The list on the white sparkling, Balade Minérale, is only marginally shorter: Chardonnay and Pecorino grape juice, water infusion (water, oak, oyster shells), water, water kefir, gooseberry juice, seawater, alcohol tincture (water, alcohol, vine leaves, dulse, Fucus Serratus, lemon verbena, blackcurrant leaves, Douglas fir needles). In the current release, the base will be Müller-Thurgau and Bacchus from Kitzingen.
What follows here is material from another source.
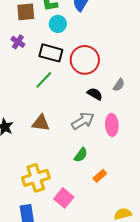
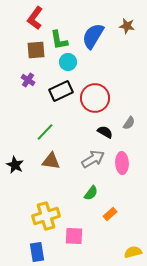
black rectangle: (51, 53) -> (61, 91), turned -40
green line: (44, 80) -> (45, 132), moved
pink square: (64, 198) -> (74, 236), turned -36

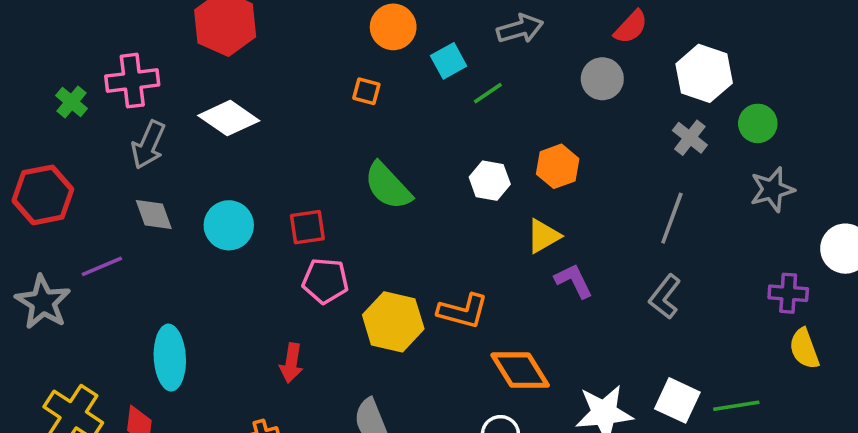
My first association is briefly vanilla. I have to laugh because of all things vanilla isn’t on the ingredients list. It feels cool and mineral, and in direct comparison to the red, more on the grapey side. When you drink it there’s real drive behind it. The acidity slams, pulls at the cheeks, and is then replaced by structure and salinity. Of course I know oyster shells had contact with what I’m drinking, and if you have that in your head, you might automatically taste it. But in fact we’ve had wines that tasted more like the sea. What may be missing is that slightly iodine note of a real sea breeze. What it shares with the red is that every sip, every smell stays interesting. It doesn’t run out of story so quickly. The acidity is too pointed for me. But, as so often, the other person sees it differently. And opinions really diverge once you shake the bottle. It turns properly cloudy: less fruit, more structure, more texture. Across the table there is lots of love for this. I go back to the red.